El escritor Juan Villoro en su libro 8.8: El miedo en el espejo, en el que relata su experiencia durante el sismo de Chile del 2010, afirma que los mexicanos tenemos un sismógrafo en el alma. La idea va más allá de la amenaza de que la tierra se estremezca violentamente en el momento menos pensado. El sismógrafo secreto que tenemos los mexicanos desde aquel 19 de septiembre de 1985 es, también, una especie de esceptisismo ante la autoridad, un radar que nos indica cuándo debemos actuar ante la desgracia y que la salvación, muchas veces, está en nosotros mismos. La generación de mexicanos –concentrados sobre todo en la Ciudad de México– que sobrevivieron al sismo de 1985 inauguró una época de cambios en distintas áreas de la vida pública del país. La inocencia que había caracterizado el inicio de esa década comenzó a desvanecerse.

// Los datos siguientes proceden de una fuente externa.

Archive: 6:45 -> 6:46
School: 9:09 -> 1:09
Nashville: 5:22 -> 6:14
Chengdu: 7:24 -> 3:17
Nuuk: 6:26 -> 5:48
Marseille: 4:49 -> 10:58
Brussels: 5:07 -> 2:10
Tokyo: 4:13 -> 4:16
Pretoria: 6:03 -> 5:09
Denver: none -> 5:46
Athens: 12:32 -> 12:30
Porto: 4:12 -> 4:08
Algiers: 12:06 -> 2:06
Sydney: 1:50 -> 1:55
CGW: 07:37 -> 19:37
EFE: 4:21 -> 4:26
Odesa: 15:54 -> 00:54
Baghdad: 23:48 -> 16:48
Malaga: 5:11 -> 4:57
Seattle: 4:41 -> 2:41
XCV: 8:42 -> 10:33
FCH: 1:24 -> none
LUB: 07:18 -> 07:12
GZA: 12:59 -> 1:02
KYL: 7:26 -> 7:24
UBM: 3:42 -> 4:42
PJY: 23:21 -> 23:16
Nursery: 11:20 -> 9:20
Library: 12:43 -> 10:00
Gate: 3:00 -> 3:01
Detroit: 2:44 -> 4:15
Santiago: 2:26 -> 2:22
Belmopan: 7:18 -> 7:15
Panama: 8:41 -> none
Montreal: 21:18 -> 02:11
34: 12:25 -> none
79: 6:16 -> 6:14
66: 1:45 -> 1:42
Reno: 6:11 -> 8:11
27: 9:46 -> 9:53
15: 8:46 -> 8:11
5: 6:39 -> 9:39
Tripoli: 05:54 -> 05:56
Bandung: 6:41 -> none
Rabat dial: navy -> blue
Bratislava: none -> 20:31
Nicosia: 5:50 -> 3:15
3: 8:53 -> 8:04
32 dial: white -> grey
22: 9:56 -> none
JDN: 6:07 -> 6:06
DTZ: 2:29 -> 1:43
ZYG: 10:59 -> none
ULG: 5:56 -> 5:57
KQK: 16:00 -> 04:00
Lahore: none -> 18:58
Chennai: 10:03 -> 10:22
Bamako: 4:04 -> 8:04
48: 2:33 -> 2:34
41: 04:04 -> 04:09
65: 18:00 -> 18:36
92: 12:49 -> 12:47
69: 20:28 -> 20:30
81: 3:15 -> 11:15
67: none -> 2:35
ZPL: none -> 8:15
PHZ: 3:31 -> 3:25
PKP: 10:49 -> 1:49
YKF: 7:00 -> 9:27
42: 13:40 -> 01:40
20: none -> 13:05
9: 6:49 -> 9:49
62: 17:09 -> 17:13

Muchos años después, otro 19 de septiembre, ahora en 2017, estaba dando clase. Ahora ya no era alumno y tenía, frente a mí, a una treintena de chicos de entre 15 y 16 años, una nueva generación para la cual apenas se barajan algunos nombres. En 1985 no pude llegar a clases y ahora estaba en una escuela sintiendo cómo el piso vibraba y las paredes se estremecían. Después del miedo, de los pasos apresurados en la escalera y la sensación de que, en cualquier momento el mundo se desploma, intentamos recuperar el aliento en el patio. Mientras miraba las expresiones de mis alumnos que mezclaban incredulidad, sorpresa y temor, pensé en la coincidencia del 19 de septiembre y que, justo un par de horas antes, habíamos hecho un simulacro con toda la tranquilidad del mundo, sin sospechar lo que viviríamos un rato después. ¿Cuál es la probabilidad de que un temblor de esa magnitud ocurra, el mismo día, en un lapso de 32 años? Pensé que la respuesta será, siempre, un misterio. Sin embargo, después de ver cómo una nueva generación de mexicanos, teniendo como guías a muchos de los que vivieron el sismo de 1985, se ha comenzado a organizar ahora a través de las redes sociales, teléfonos celulares, creo que 2017 puede ser, como ocurrió en aquel entonces, un detonante para cambios significativos en el país. Los desastres naturales siempre provocan la solidaridad y la empatía. En un mundo en el que campea el individualismo, un terremoto nos da, después de la adrenalina y el dolor, la oportunidad de pensar en el otro. Este descubrimiento, en absoluto despreciable, puede ser el inicio de una reacción en cadena si sabemos reflexionar y llevar la solidaridad a otros terrenos para darle una dirección diferente al país.